### [Task directions]
Count the lines in the listing below that contain the string "instrument", and reply with only that number.

Dataset records:
■ ■ ■ ■ ■ ■ ■

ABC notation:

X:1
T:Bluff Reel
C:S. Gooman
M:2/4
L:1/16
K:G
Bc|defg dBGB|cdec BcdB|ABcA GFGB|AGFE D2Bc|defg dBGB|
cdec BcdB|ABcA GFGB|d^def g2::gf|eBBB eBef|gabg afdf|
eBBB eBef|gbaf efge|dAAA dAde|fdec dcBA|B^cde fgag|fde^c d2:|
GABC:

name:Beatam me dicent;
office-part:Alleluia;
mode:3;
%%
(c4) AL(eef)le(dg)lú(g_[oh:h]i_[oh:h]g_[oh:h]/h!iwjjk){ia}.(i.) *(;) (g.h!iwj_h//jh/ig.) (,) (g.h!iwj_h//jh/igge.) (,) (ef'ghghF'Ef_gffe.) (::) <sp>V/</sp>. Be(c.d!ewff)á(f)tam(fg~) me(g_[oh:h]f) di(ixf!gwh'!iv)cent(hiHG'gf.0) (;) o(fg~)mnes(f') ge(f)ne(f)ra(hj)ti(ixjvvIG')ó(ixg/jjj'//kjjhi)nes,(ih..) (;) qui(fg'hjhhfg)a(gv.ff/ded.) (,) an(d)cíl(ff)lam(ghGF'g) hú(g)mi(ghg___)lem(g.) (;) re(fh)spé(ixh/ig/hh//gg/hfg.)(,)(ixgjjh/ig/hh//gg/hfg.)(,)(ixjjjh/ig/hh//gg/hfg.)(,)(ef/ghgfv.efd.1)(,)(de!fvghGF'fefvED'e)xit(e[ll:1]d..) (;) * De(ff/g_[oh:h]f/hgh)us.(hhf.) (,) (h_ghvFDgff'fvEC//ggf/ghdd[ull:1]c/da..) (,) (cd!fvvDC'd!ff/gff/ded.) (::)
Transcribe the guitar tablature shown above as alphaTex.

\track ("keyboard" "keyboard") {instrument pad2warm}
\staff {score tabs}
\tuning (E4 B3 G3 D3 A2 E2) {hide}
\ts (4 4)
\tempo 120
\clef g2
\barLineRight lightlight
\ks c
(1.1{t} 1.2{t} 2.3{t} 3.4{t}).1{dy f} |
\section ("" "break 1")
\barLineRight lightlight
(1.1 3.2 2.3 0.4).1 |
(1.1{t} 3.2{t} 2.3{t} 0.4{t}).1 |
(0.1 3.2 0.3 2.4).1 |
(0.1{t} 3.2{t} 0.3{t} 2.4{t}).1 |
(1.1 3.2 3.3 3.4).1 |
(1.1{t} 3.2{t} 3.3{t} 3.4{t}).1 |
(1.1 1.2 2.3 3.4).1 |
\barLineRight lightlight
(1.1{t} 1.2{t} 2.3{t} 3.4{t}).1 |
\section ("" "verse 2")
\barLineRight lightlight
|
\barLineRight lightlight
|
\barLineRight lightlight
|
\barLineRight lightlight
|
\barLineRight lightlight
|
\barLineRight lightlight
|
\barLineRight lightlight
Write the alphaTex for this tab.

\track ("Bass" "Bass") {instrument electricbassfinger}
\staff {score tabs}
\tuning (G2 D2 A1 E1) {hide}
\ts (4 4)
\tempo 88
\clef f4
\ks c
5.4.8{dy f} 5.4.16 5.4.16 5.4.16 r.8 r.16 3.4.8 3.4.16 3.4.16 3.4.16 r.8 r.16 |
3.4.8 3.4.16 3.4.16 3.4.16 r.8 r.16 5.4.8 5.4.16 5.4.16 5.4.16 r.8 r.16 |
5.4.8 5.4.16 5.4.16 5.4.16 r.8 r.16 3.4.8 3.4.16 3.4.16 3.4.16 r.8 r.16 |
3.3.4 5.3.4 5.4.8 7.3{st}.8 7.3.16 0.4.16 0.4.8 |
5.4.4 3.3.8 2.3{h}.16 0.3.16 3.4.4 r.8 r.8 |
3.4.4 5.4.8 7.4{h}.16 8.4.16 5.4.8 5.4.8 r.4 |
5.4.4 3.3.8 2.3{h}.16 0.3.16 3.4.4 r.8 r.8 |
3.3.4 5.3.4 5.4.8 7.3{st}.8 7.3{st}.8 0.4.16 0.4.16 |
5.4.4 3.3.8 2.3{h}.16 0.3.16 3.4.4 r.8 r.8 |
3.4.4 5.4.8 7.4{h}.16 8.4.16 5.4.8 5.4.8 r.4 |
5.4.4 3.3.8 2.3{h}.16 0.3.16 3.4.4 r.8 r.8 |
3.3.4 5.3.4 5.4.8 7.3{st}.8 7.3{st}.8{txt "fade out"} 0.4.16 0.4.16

■ ■ ■ ■ ■ ■ ■

### [Result of this exercise]
2